The housing boom and subsequent crash not only hurt individual citizens, it tore apart the financial planning of many US cities. Now because of a poor economy and a bet the city of Stockton, California made on development in the mid-2000’s, city officials have been forced to file for bankruptcy.
The move makes Stockton the largest city to ever file for bankruptcy. A river port and agricultural city of nearly 300,000 people, the city which is located 90 miles east of San Francisco tried to reinvent itself by building a new sports complex and arena. Officials also began building new housing tracts, a promenade and a fancy hotel. Unfortunately after the housing crisis the city couldn’t attract new residents and it couldn’t afford to pay the hefty credit bills coming due for its gamble.
As noted by the Los Angeles Times the cities posh new homes are now located just blocks from violent neighborhoods and the rate of foreclosure in the city is the second-highest in the country.

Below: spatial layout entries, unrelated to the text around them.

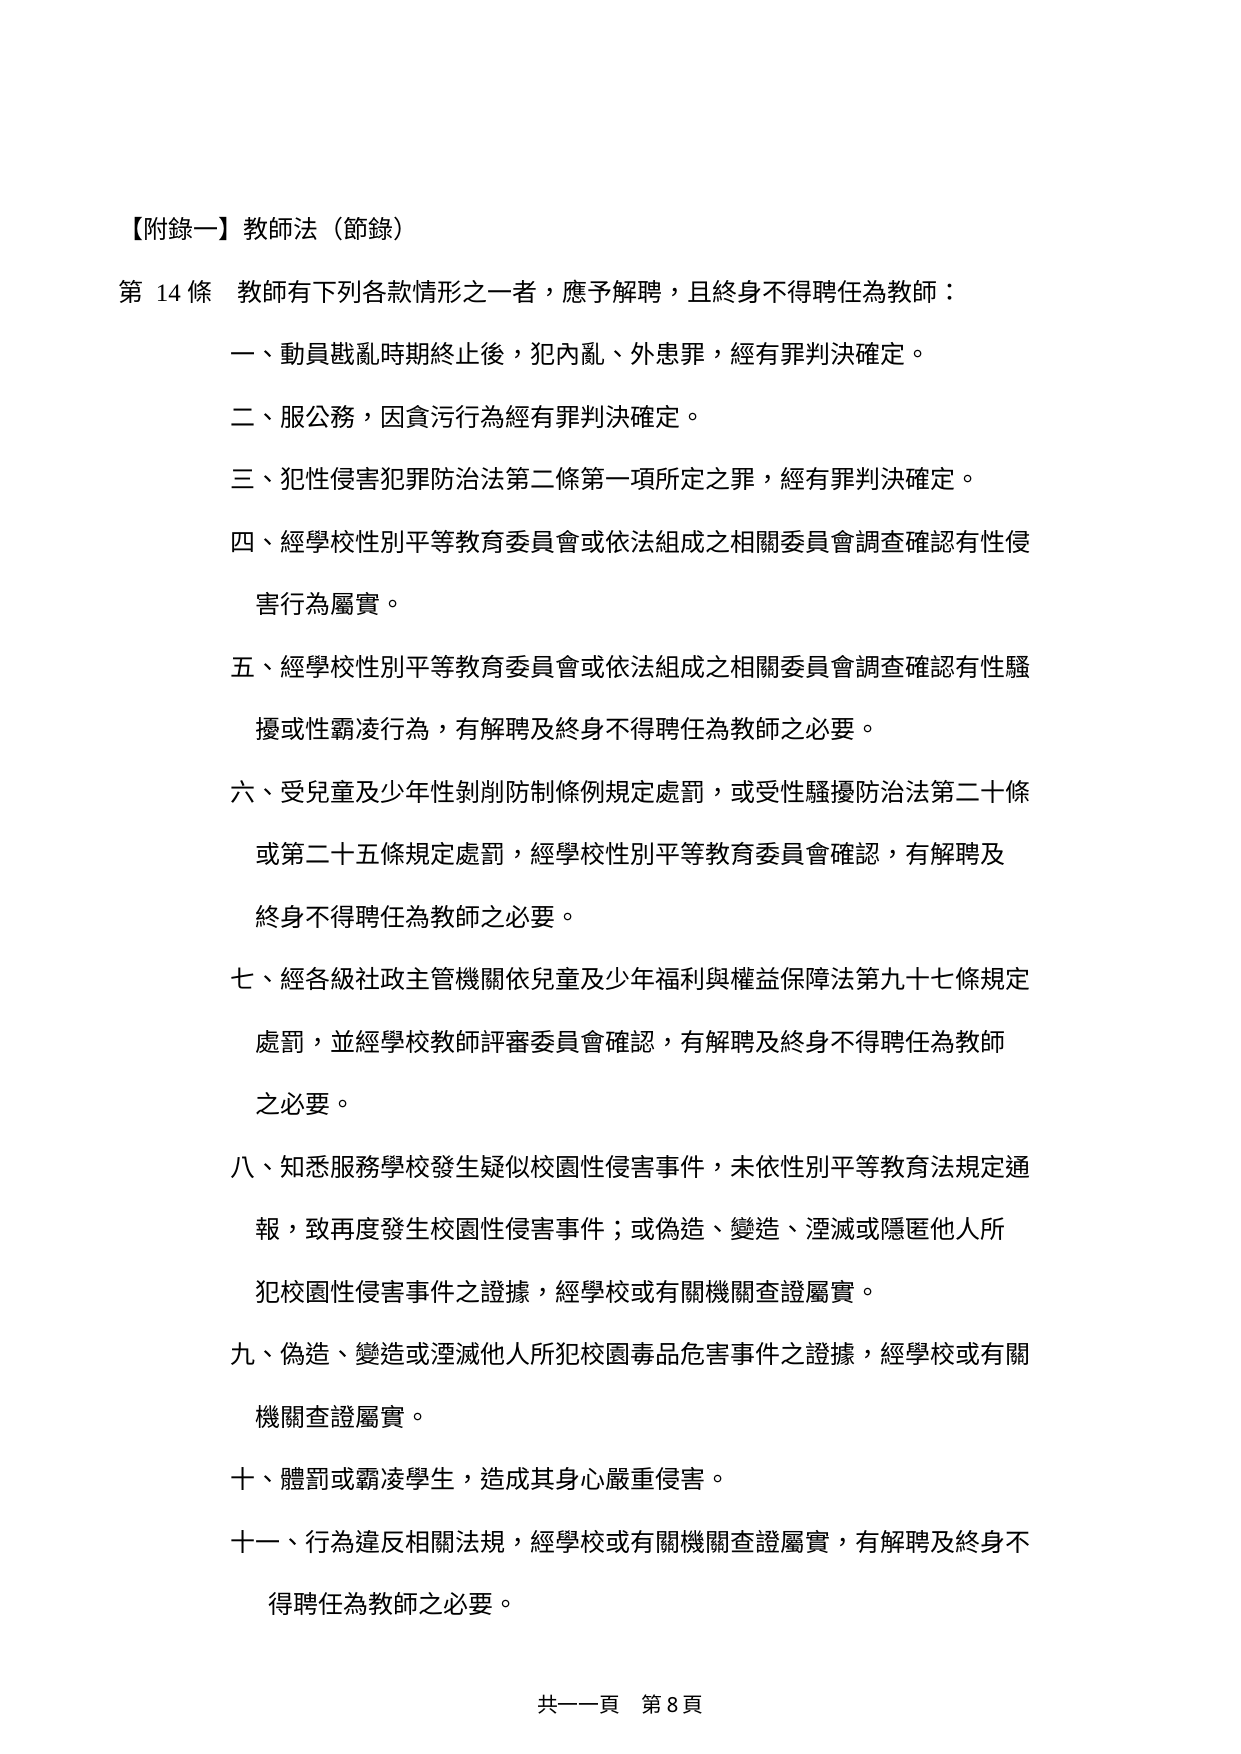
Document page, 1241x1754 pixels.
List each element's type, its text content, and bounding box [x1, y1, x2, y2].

text 害行為屬實。 [118, 561, 1122, 624]
text 之必要。 [118, 1061, 1122, 1124]
text 或第二十五條規定處罰，經學校性別平等教育委員會確認，有解聘及 [118, 811, 1122, 874]
text 八、知悉服務學校發生疑似校園性侵害事件，未依性別平等教育法規定通 [118, 1124, 1122, 1186]
text 得聘任為教師之必要。 [118, 1561, 1122, 1624]
text 五、經學校性別平等教育委員會或依法組成之相關委員會調查確認有性騷 [118, 624, 1122, 686]
text 十、體罰或霸凌學生，造成其身心嚴重侵害。 [118, 1436, 1122, 1499]
text 九、偽造、變造或湮滅他人所犯校園毒品危害事件之證據，經學校或有關 [118, 1311, 1122, 1374]
text 機關查證屬實。 [118, 1374, 1122, 1436]
text 四、經學校性別平等教育委員會或依法組成之相關委員會調查確認有性侵 [118, 499, 1122, 561]
text 三、犯性侵害犯罪防治法第二條第一項所定之罪，經有罪判決確定。 [118, 436, 1122, 499]
text 報，致再度發生校園性侵害事件；或偽造、變造、湮滅或隱匿他人所 [118, 1186, 1122, 1249]
text 十一、行為違反相關法規，經學校或有關機關查證屬實，有解聘及終身不 [118, 1499, 1122, 1561]
text 七、經各級社政主管機關依兒童及少年福利與權益保障法第九十七條規定 [118, 936, 1122, 999]
text 二、服公務，因貪污行為經有罪判決確定。 [118, 374, 1122, 436]
text 處罰，並經學校教師評審委員會確認，有解聘及終身不得聘任為教師 [118, 999, 1122, 1061]
text 【附錄一】教師法（節錄） [118, 186, 1122, 249]
text 犯校園性侵害事件之證據，經學校或有關機關查證屬實。 [118, 1249, 1122, 1311]
text 第 14 條 教師有下列各款情形之一者，應予解聘，且終身不得聘任為教師： [118, 249, 1122, 311]
text 一、動員戡亂時期終止後，犯內亂、外患罪，經有罪判決確定。 [118, 311, 1122, 374]
text 六、受兒童及少年性剝削防制條例規定處罰，或受性騷擾防治法第二十條 [118, 749, 1122, 811]
text 擾或性霸凌行為，有解聘及終身不得聘任為教師之必要。 [118, 686, 1122, 749]
text 終身不得聘任為教師之必要。 [118, 874, 1122, 936]
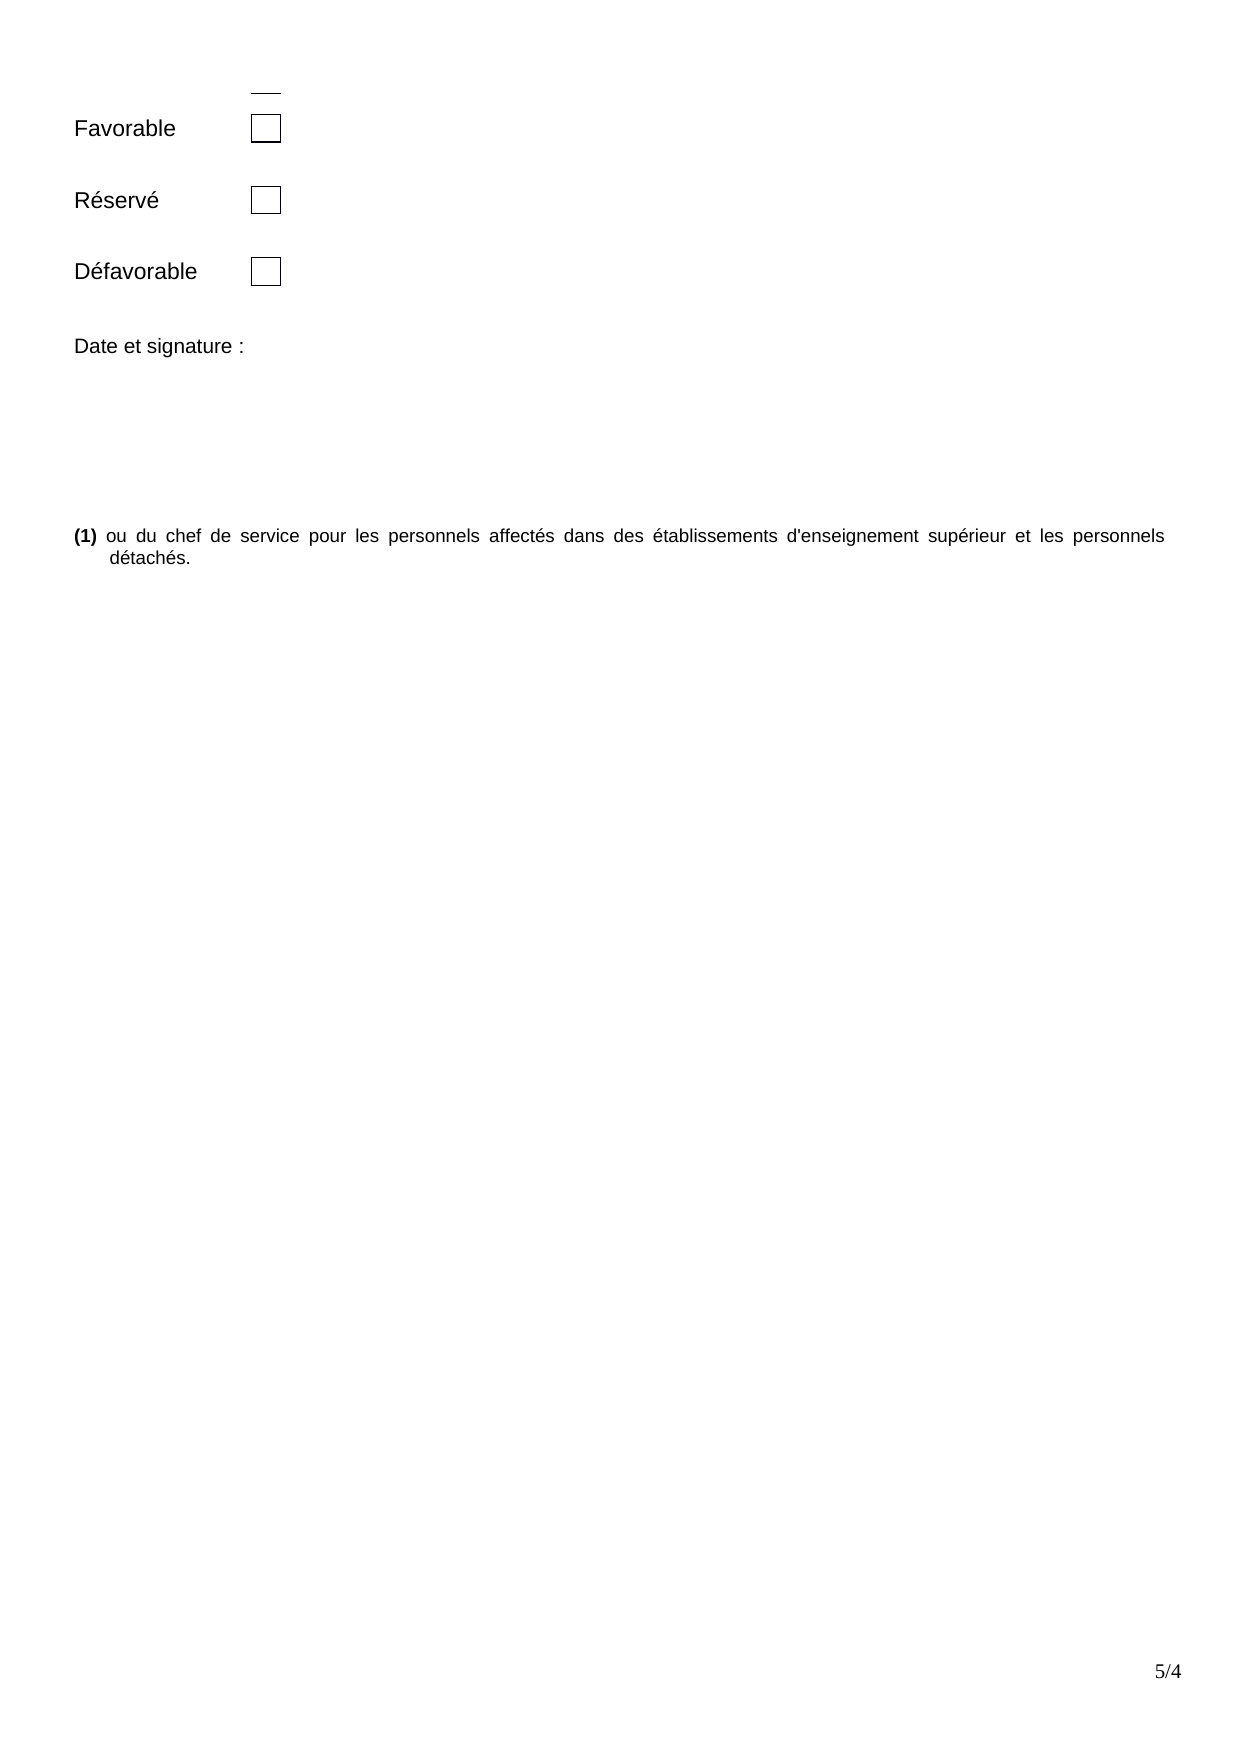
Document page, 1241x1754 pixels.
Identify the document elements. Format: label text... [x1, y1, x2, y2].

table_cell [52, 141, 251, 186]
table_cell [52, 93, 251, 114]
text Date et signature : [74, 333, 1181, 357]
text (1) ou du chef de service pour les personnels affectés dans des établissements d'enseignement supérieur et les personnels détachés. [74, 525, 1166, 568]
table_cell [251, 143, 281, 186]
table_cell Défavorable [52, 257, 251, 284]
table_cell [251, 94, 281, 114]
table_cell [252, 115, 280, 141]
table_cell [252, 258, 280, 284]
table_cell [52, 213, 251, 257]
table_cell [251, 214, 281, 257]
table_cell Réservé [52, 186, 251, 213]
table_cell Favorable [52, 114, 251, 141]
table_cell [252, 187, 280, 213]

The city’s council voted 6-1 to file for bankruptcy after examining all of their options, the filing is expected to be completed on Wednesday.
A sign of things to come became apparent in 2011 when the city cut 25% of its police force and then saw a record 58 homicides and 31 in 2012 to date. The city was also forced to remove 30% of its fire department and cut jobs for 40% of its city staff. City officials also tried to save some money by cutting down in employee benefits.
As Stockton officials prepare for bankruptcy the city now has an unemployment rate of 15% and the second-highest violent crime rate in the country. The city has also lost City Hall and several parking lots which are now being run by Walls Fargo.